There is logic to this cynicism. North Korea’s leadership is stuck. This behavioral cycle is its only option.

The other pattern concerns the Korean presidency. Every democratic­ally elected president — Moon is the seventh in a row — has started with high approval ratings.

At the inaugurati­on, for example, the press widely applauded when the new president promised sweeping economic reforms to bridge the growing income gap and address youth unemployme­nt as well as reduce the country’s dependence on the chaebol. The president also said, “I urge North Korea to abandon its nuclear ambitions without delay and embark on the path to peace and shared developmen­t.”

Actually, I just took those two sentences from a 2013 story in The Guardian about Park Geun-hye’s inaugurati­on. But they could apply to Moon. He is saying pretty much the same, but it all feels fresh and good, like the absence of yellow dust after rain.
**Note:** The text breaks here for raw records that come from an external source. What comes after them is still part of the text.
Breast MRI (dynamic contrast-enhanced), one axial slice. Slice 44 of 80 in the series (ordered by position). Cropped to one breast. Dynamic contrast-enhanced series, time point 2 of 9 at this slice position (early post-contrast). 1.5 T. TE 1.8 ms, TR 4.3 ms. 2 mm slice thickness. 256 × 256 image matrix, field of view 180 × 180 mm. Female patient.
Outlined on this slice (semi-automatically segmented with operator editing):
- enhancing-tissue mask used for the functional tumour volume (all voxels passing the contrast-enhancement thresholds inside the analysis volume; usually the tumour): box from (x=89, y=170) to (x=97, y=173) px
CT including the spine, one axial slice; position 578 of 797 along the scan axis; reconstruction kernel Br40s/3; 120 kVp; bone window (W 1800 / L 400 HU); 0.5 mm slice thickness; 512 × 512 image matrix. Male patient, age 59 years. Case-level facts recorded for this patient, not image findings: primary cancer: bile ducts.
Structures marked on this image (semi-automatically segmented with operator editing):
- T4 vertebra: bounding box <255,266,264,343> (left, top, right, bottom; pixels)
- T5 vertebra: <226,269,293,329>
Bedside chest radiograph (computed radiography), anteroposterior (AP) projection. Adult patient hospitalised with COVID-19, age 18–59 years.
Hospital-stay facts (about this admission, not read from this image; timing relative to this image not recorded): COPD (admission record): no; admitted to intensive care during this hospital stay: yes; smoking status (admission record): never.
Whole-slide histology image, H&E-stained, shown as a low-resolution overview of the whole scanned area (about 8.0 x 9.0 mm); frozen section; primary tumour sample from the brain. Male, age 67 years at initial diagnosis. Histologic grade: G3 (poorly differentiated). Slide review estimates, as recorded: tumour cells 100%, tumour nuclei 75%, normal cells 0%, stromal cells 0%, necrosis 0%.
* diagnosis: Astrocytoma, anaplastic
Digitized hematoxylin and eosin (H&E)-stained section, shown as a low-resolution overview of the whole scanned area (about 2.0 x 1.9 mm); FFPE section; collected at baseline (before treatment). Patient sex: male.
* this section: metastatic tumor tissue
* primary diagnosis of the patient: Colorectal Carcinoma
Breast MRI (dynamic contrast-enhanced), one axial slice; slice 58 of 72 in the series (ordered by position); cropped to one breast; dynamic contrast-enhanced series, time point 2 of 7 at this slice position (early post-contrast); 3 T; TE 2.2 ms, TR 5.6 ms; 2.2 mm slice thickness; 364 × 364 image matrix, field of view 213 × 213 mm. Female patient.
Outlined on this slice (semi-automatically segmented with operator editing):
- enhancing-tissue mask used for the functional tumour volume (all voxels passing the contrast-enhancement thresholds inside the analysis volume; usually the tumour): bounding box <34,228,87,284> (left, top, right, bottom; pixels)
But soon, the slow descent will start. Journalist­s writing about this will link lower approval to scandals or unpopular policies, as if it’s the president’s fault. They will miss the real culprit — the people.

It’s a more difficult story to get your head around, but the beloved people don’t like leaders. I have a friend — a Korean, I hasten to add, because what I am about to say shouldn’t come out of the mouth of a foreigner — who raises Jindo dogs and who recently told me this: “In a group of dogs, one will emerge as the leader and the others will accept him. But Jindos are different. The weaker dogs never accept the stronger and every so often will let him know. They’re always fighting. We Koreans are like that, too.”

Honest, I tried to report this anti-Korean pro-Jindo racist to the Thought Police, but they were all busy on Facebook.

Right now, Moon is like the star who scores the winning goal in the World Cup semi-final. But once he gets presidenti­al, the knives will come out and he’ll get blamed for everything.

If Moon can break the curse, God bless him. But if the pattern holds, five years from now he is going to be really unpopular.

A new twist is that he might not even make it to the end, because we have in Korea discovered a new weapon — impeachmen­t. Normally, a leader is impeached for treason, gross corruption or some such crime. In Korea, though, the risk after the Park Geun-hye case is that it will be used as a way to unseat someone for the crime of no longer enjoying full popular support.

Once public sentiment is on their side, his opponents will look for a pretext. Actually, believe it or not, this idea is already doing the rounds online among some supporters of some of the candidates he beat.

Perhaps the solution for a leader with regard to this pattern number one is to solve pattern number two. If that North Korea pattern breaks and reconcilia­tion happens under his watch, Moon will break the curse and forever be a hero.